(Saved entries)
------------------------------------------------
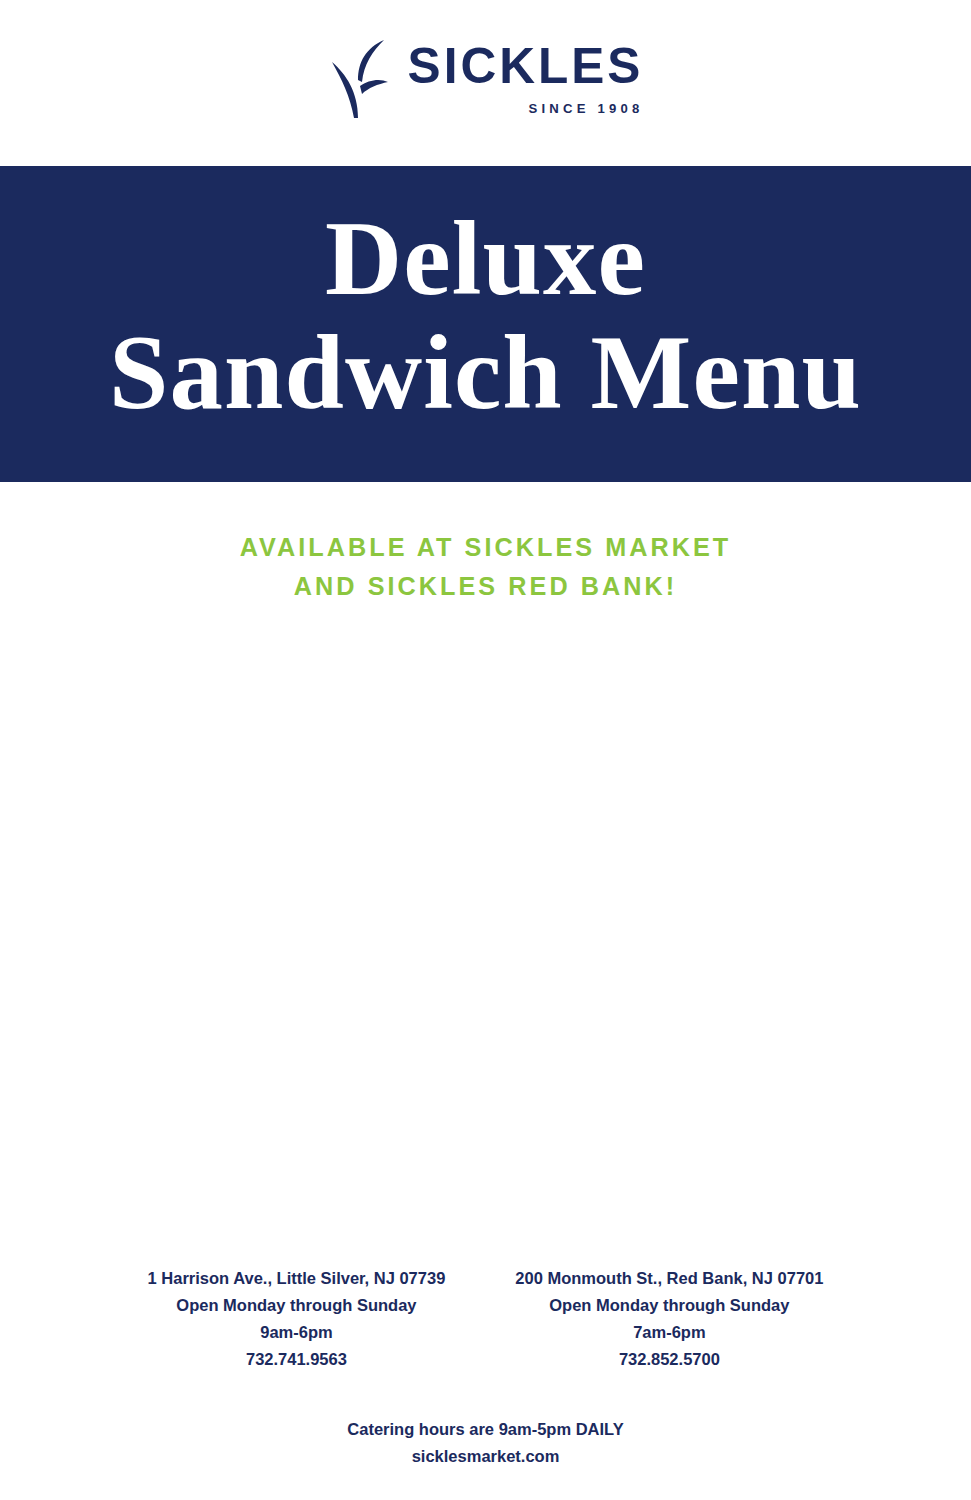SICKLES SINCE 1908
Deluxe Sandwich Menu
Available at Sickles Market
and Sickles Red Bank!
1 Harrison Ave., Little Silver, NJ 07739
Open Monday through Sunday
9am-6pm
732.741.9563 200 Monmouth St., Red Bank, NJ 07701
Open Monday through Sunday
7am-6pm
732.852.5700
Catering hours are 9am-5pm DAILY
sicklesmarket.com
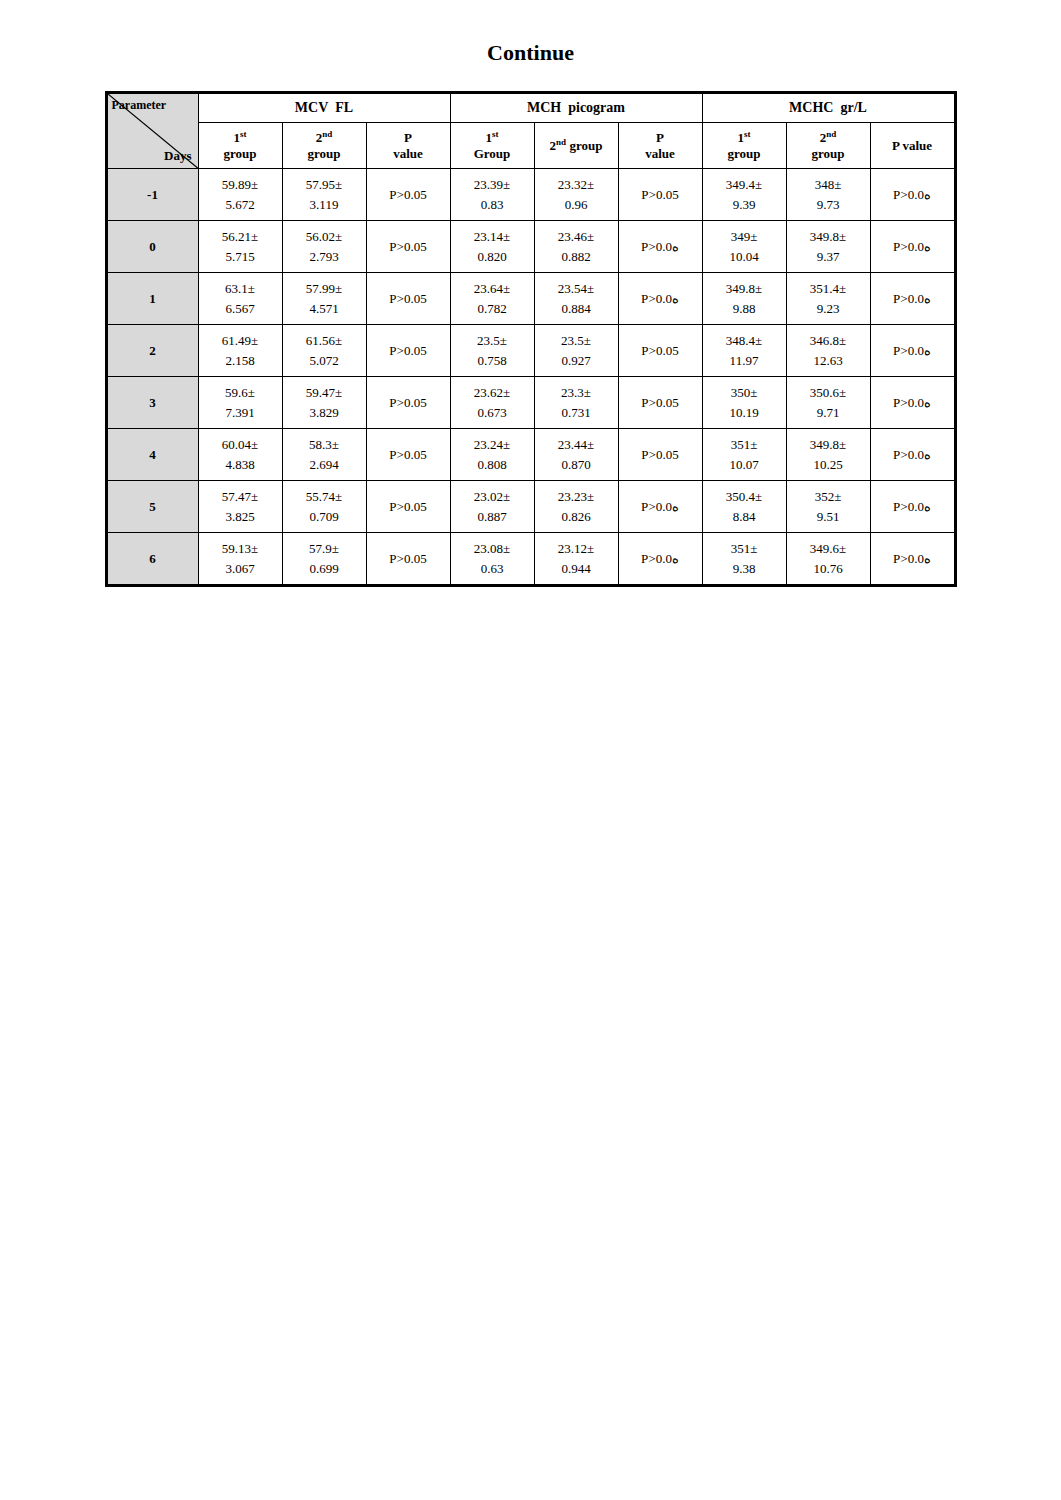Continue
| Parameter Days | MCV FL | MCH picogram | MCHC gr/L |
| --- | --- | --- | --- |
| 1 st group | 2 nd group | P value | 1 st Group | 2 nd group | P value | 1 st group | 2 nd group | P value |
| -1 | 59.89± 5.672 | 57.95± 3.119 | P>0.05 | 23.39± 0.83 | 23.32± 0.96 | P>0.05 | 349.4± 9.39 | 348± 9.73 | P>0.0ه |
| 0 | 56.21± 5.715 | 56.02± 2.793 | P>0.05 | 23.14± 0.820 | 23.46± 0.882 | P>0.0ه | 349± 10.04 | 349.8± 9.37 | P>0.0ه |
| 1 | 63.1± 6.567 | 57.99± 4.571 | P>0.05 | 23.64± 0.782 | 23.54± 0.884 | P>0.0ه | 349.8± 9.88 | 351.4± 9.23 | P>0.0ه |
| 2 | 61.49± 2.158 | 61.56± 5.072 | P>0.05 | 23.5± 0.758 | 23.5± 0.927 | P>0.05 | 348.4± 11.97 | 346.8± 12.63 | P>0.0ه |
| 3 | 59.6± 7.391 | 59.47± 3.829 | P>0.05 | 23.62± 0.673 | 23.3± 0.731 | P>0.05 | 350± 10.19 | 350.6± 9.71 | P>0.0ه |
| 4 | 60.04± 4.838 | 58.3± 2.694 | P>0.05 | 23.24± 0.808 | 23.44± 0.870 | P>0.05 | 351± 10.07 | 349.8± 10.25 | P>0.0ه |
| 5 | 57.47± 3.825 | 55.74± 0.709 | P>0.05 | 23.02± 0.887 | 23.23± 0.826 | P>0.0ه | 350.4± 8.84 | 352± 9.51 | P>0.0ه |
| 6 | 59.13± 3.067 | 57.9± 0.699 | P>0.05 | 23.08± 0.63 | 23.12± 0.944 | P>0.0ه | 351± 9.38 | 349.6± 10.76 | P>0.0ه |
------------------------------------------------
Required action >> Set down, exactly as they appear above, all lines from the one that has "9.23 | P>0.0ه |" down to the one that has "12.63 | P>0.0ه |", including those two and no others.

Output of the task >>
| 1 | 63.1± 6.567 | 57.99± 4.571 | P>0.05 | 23.64± 0.782 | 23.54± 0.884 | P>0.0ه | 349.8± 9.88 | 351.4± 9.23 | P>0.0ه |
| 2 | 61.49± 2.158 | 61.56± 5.072 | P>0.05 | 23.5± 0.758 | 23.5± 0.927 | P>0.05 | 348.4± 11.97 | 346.8± 12.63 | P>0.0ه |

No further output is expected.